I'm afraid you are begging the question here. I'm specifically
advocating a new standard. You are wrong in saying that those documents
would not be XML. As I am proposing a strict subset for parser
conformance, to claim that these documents would not be XML is factually
incorrect.
I have snipped a long, interesting and totally irrelevant description of
your work.
> Now as you say:
>
> > If you use the features that are eliminated from the subset, then
> > consumers of your documents would need to use a processor capable of
> > dealing with them. Is that cost really significant, and if so,
please
> > explain?
>
> I imagine you now see that I must expect that consumers of my
documents
> are
> using a processor conformant to the XML Rec. Sure, there are plenty of
> cases
> where what I produce and publish could be handled by some subset
parser,
> but
> worrying about what those cases are, or worrying at all about how any
one
> consumer of documents has to be treated differently from every other
> potential consumer of those same documents, obviates the essential
> advantage
> of the well-formed-XML-plus-internetwork-topology paradigm.

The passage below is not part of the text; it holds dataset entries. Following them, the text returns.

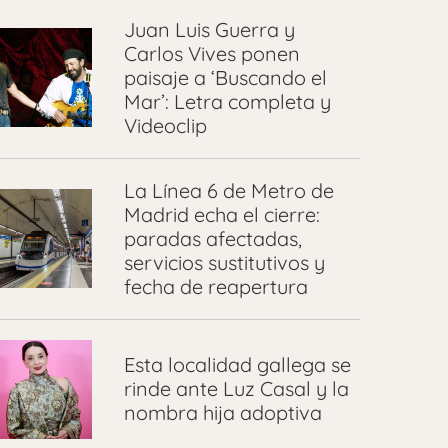
Juan Luis Guerra y
Carlos Vives ponen
paisaje a ‘Buscando el
Mar’: Letra completa y
Videoclip
La Línea 6 de Metro de
Madrid echa el cierre:
paradas afectadas,
servicios sustitutivos y
fecha de reapertura
Esta localidad gallega se
rinde ante Luz Casal y la
nombra hija adoptiva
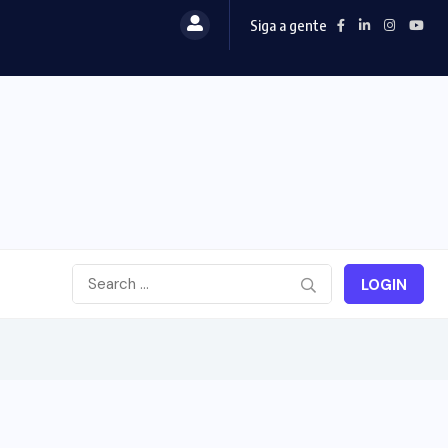
Siga a gente
LOGIN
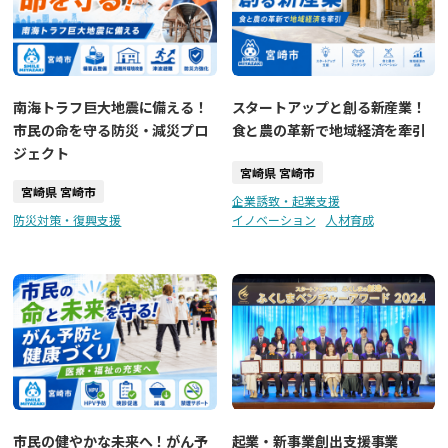
南海トラフ巨大地震に備える！
スタートアップと創る新産業！
市民の命を守る防災・減災プロ
食と農の革新で地域経済を牽引
ジェクト
宮崎県 宮崎市
宮崎県 宮崎市
企業誘致・起業支援
防災対策・復興支援
イノベーション
人材育成
市民の健やかな未来へ！がん予
起業・新事業創出支援事業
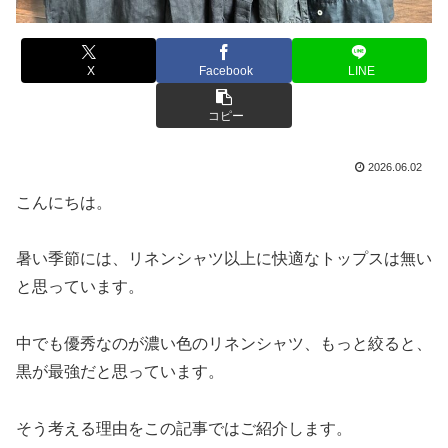
X
Facebook
LINE
コピー
2026.06.02
こんにちは。
暑い季節には、リネンシャツ以上に快適なトップスは無い
と思っています。
中でも優秀なのが濃い色のリネンシャツ、もっと絞ると、
黒が最強だと思っています。
そう考える理由をこの記事ではご紹介します。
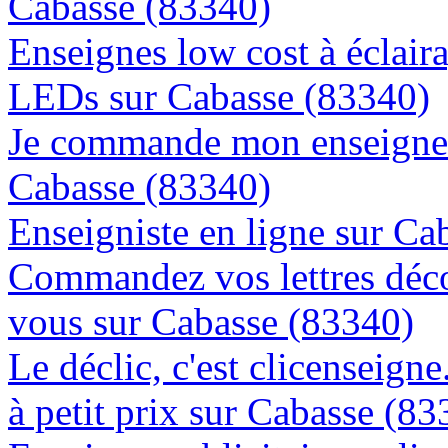
Cabasse (83340)
Enseignes low cost à éclaira
LEDs sur Cabasse (83340)
Je commande mon enseigne l
Cabasse (83340)
Enseigniste en ligne sur Ca
Commandez vos lettres déco
vous sur Cabasse (83340)
Le déclic, c'est clicenseign
à petit prix sur Cabasse (83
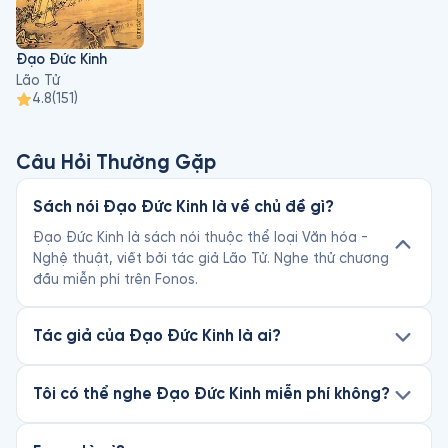
Đạo Đức Kinh
Lão Tử
4.8
(
151
)
Câu Hỏi Thường Gặp
Sách nói Đạo Đức Kinh là về chủ đề gì?
Đạo Đức Kinh là sách nói thuộc thể loại Văn hóa -
Nghệ thuật, viết bởi tác giả Lão Tử. Nghe thử chương
đầu miễn phí trên Fonos.
Tác giả của Đạo Đức Kinh là ai?
Tôi có thể nghe Đạo Đức Kinh miễn phí không?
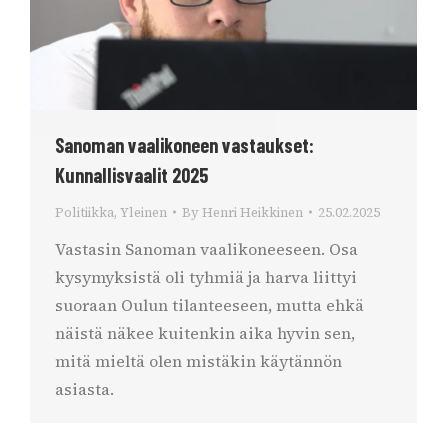
Sanoman vaalikoneen vastaukset:
Kunnallisvaalit 2025
Politiikka
,
Yleinen
By
Henri Heikkinen
25.02.2025
Vastasin Sanoman vaalikoneeseen. Osa
kysymyksistä oli tyhmiä ja harva liittyi
suoraan Oulun tilanteeseen, mutta ehkä
näistä näkee kuitenkin aika hyvin sen,
mitä mieltä olen mistäkin käytännön
asiasta.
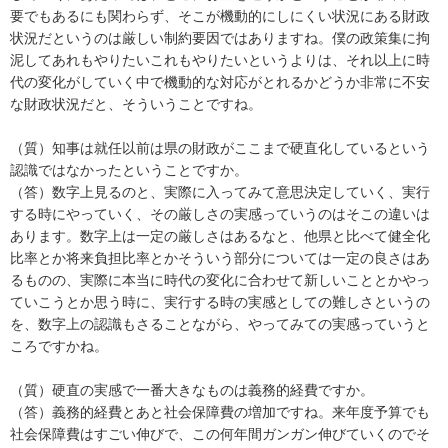
要でもあるにも関わらず、そこが機動的にしにくい状況にある財政
状況だというのは厳しい制約要因ではありますね。僕の政策集に拘
泥してあれもやりたいこれもやりたいというよりは、それ以上に時
代の変化がしていく中で機動的な対応がとれるかどうか非常に不安
な財政状況だと、そういうことですね。
（質）知事は就任以前は県の財政がここまで硬直化しているという
認識ではなかったということですか。
（答）数字上見るのと、実際に入ってみて意思決定していく、実行
する時にやっていく、その厳しさの実感っていうのはそこの違いは
あります。数字上は一定の厳しさはあるなと、他県と比べて健全化
比率とか将来負担比率とかそういう部分については一定の良さはあ
るものの、実際に本当に時代の変化に合わせて新しいこととかやっ
ていこうとか思う時に、実行する時の実感としての難しさというの
を、数字上の認識もさることながら、やってみての実感っていうと
ころですかね。
（質）硬直の実感で一番大きなものは義務的経費ですか。
（答）義務的経費とあと社会保障費の増加ですね。来年度予算でも
社会保障費はすごい伸びで、この何年間ガンガン伸びていくのでそ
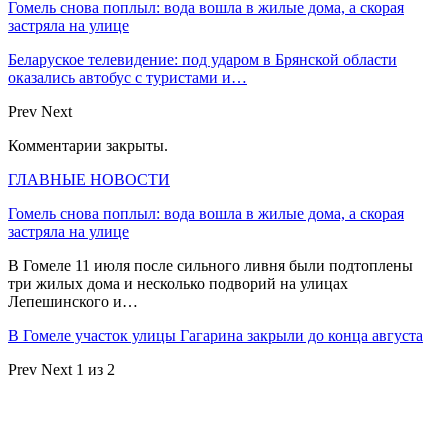
Гомель снова поплыл: вода вошла в жилые дома, а скорая
застряла на улице
Беларуское телевидение: под ударом в Брянской области
оказались автобус с туристами и…
Prev
Next
Комментарии закрыты.
ГЛАВНЫЕ НОВОСТИ
Гомель снова поплыл: вода вошла в жилые дома, а скорая
застряла на улице
В Гомеле 11 июля после сильного ливня были подтоплены
три жилых дома и несколько подворий на улицах
Лепешинского и…
В Гомеле участок улицы Гагарина закрыли до конца августа
Prev
Next
1 из 2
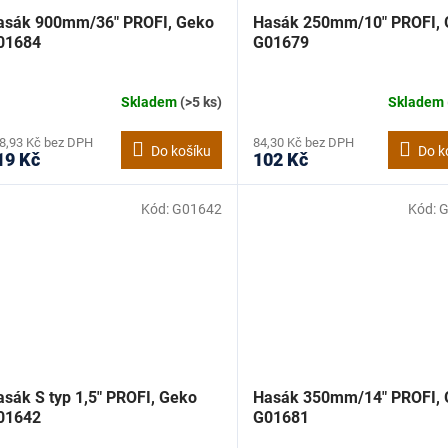
asák 900mm/36" PROFI, Geko
Hasák 250mm/10" PROFI, 
01684
G01679
Skladem
(>5 ks)
Skladem
8,93 Kč bez DPH
84,30 Kč bez DPH
Do košíku
Do k
19 Kč
102 Kč
Kód:
G01642
Kód:
G
asák S typ 1,5" PROFI, Geko
Hasák 350mm/14" PROFI, 
01642
G01681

The real question is whether there is an advantage in redefining the
meaning of well-formed that obviates the disadvantages. I gather you
think not. I disagree.
> There is also
> a
> risk on the other side, which I alluded to in the earlier post.
Wherever
> the
> form in which documents are created is conditioned by agreements
between a
> creator and its expected consumers, the risk is that they will agree
on
> out-of-band semantics which allow them to reduce the content of the
> document
> itself. On the basis of such agreements the 'expected' creators and
> consumers become a cartel from which I am excluded, and their
documents
> become impoverished of information with which I might otherwise
perform
> useful processing. That cost is not only significant, but potentially
> fatal
> not only to what I can do today but to the larger promise of XML.
Nothing I'm proposing impacts that risk, as far as I can tell.